Заверения Набоковых, что они собираются возвратиться в Америку, не утихали; редакторам было предложено учесть в материалах для прессы, что их автор просто путешествует, а не живет в Европе. Одного репортера Вера даже просила пересмотреть интервью на этот счет. «Он не намерен навсегда оставаться в Европе и не хотел бы, чтоб у окружающих создалось такое впечатление», — писала она журналисту, высказываясь за двоих. Всю последующую жизнь их адрес так и продолжал считаться временным; «Монтрё-Палас» приобрел особое значение в истории «эмигрантской литературы». Адрес впечатлял, однако тем, кто из роскошных салонов нижнего этажа поднимался на шестой этаж, где жили Набоковы, скопление дверей в старом крыле представлялось чем-то сродни берлинским меблирашкам, разве что с видом на Женевское озеро. Казалось, супруги живут на чемоданах. Общее впечатление можно было представить так: как будто из оперного вида декораций фильма Висконти через пять лестничных маршей попадаешь в викторианскую атмосферу жилища Шерлока Холмса. Образ нарушался укладом жизни супругов Набоковых: в рабочие часы в этом роскошном отеле протекала та, по которой Владимир успел стосковаться с 1924 года, богемная жизнь, когда, кроме солнечного лучика на полу, склянки чернил и Веры, ему не надо было ничего иного.

Вера чаще, чем муж, поговаривала о приобретении дома, хотя — при редких поездках на осмотр, в частности небольшого швейцарского шато, — занималась этим мало. В конце 1963 года Набоковы купили участок земли в тысячу квадратных метров и в сорока минутах езды от Монтрё; они намеревались здесь, в деревенской глуши, построить себе небольшое шале, но до этого дело не дошло. Но виллами они продолжали интересоваться — в Италии, на Ривьере, на Корсике. Уже в 1970 году Вера собиралась приобрести участок на юге Франции. Похоже, ей никак не удавалось подобрать что-то себе по душе и что было бы им по силам, не слишком маленькое и вместе с тем не слишком дорогое. Набоков — к списку его антипатий вполне можно было добавить хорошо известную всем авторам прижимистость издателей — продолжал поддразнивать работодателей пожеланием, что не прочь бы получить аванс в виде небольшой виллы на юге Испании. Вместе с тем жизнь в отеле имела свои преимущества, особенно для женщины, которой недосуг заниматься выбором обоев или ухаживать за садом. Как постоянно твердила Вере Анна Фейгина: к чему такая обуза, как дом, если работаешь по двадцать четыре часа в сутки?
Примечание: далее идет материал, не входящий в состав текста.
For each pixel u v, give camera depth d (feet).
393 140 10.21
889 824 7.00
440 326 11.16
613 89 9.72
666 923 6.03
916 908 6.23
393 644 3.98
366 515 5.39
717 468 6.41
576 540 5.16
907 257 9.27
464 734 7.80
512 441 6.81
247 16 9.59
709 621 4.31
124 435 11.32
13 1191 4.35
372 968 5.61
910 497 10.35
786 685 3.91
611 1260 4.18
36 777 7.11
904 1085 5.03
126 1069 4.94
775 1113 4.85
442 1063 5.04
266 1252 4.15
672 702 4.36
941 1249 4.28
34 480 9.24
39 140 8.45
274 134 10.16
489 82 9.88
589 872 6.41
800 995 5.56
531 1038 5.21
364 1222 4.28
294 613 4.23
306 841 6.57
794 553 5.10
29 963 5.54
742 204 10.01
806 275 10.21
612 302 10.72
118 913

Условия европейского быта оказались гораздо привычней для Веры, чем американские; она лучше понимала Европу, как, безусловно, и Европа ее. Но «Лолита» и вся жизнь, к ней приведшая, сделали Набоковых англоязычными европейцами. Между собой они говорили по-русски, хотя в 1962 году Владимир уже был готов допустить, что английский у него теперь лучше русского. На французском — основном языке в Монтрё — он уже писал «с трудом и тяжело». Вера утверждала, что на английском и ей теперь гораздо привычней писать; именно на нем она отвечала своим русским корреспондентам. Письменный английский сделался у нее естественней, точней, чем французский, хотя временами казалось, знание ни единого языка Веру в достаточной мере не устраивает. (Она позволяла Жаклин Каллье править свой французский, хотя в отношении английского ей такого не дозволялось даже при наличии у Веры грамматических ошибок.) Переписку с Эргаз — в шестидесятые годы она писала французской агентессе в среднем три раза в неделю — Вера вела на причудливом смешении языков, переходя в одном предложении с французского на английский и снова на французский («У нас возникло затруднение avec ce contrat [283]… C’est un неприятность… tr?s emb?tant» [284] — лишь поверхностная часть этого айсберга трехъязычности.) Английскому всегда отдавалось предпочтение, если речь шла о деликатном вопросе, о тонких материях. Владимир также считал, что ему удобней было бы жить в англоговорящей стране. Даже в 1973 году он утверждал, что Америка — его любимая страна, что он собирается на будущий год в Калифорнию. Америка стала его интеллектуальным домом; там ему комфортней, чем где бы то ни было. (Вера старалась никого не оскорблять. Было бы неверно говорить, убеждала она швейцарского репортера, что Владимиру нравится жить только в Соединенных Штатах, в Швейцарии он чувствует себя прекрасно. Но как дома он чувствует себя только в Соединенных Штатах.)

Сами себе в этом не признаваясь, Набоковы осели в Монтрё, забираясь подальше в глушь летом, когда наезжали туристы и когда появлялось множество бабочек. Обычно в июне и июле они, сбежав из своего убежища, оказывались где-нибудь у озера или в горах Швейцарии или Италии. Берег Женевского озера стал самым желанным прибежищем для эмигрантов, трижды гонимых историей; эта страна не спешила предъявлять претензии к вновь прибывшим. Для человека крайне неуживчивого, для этого по рождению русского американского писателя, столько раз оказывавшегося под новым государственным флагом, наверное, было благом обосноваться в условиях, так идеально соответствующих эстетическим представлениям иностранца, занимающегося неприбыльным делом. «Монтрё-Палас» предоставлял Набоковым роскошь, какую виллы, к которым приглядывались Набоковы, не могли им обеспечить. Постоянно меняющиеся обстоятельства, проживание в стране, нейтрально относящейся к его ремеслу, дали Набокову возможность раствориться в своем творчестве, что в результате вознесло его к вершинам мастерства.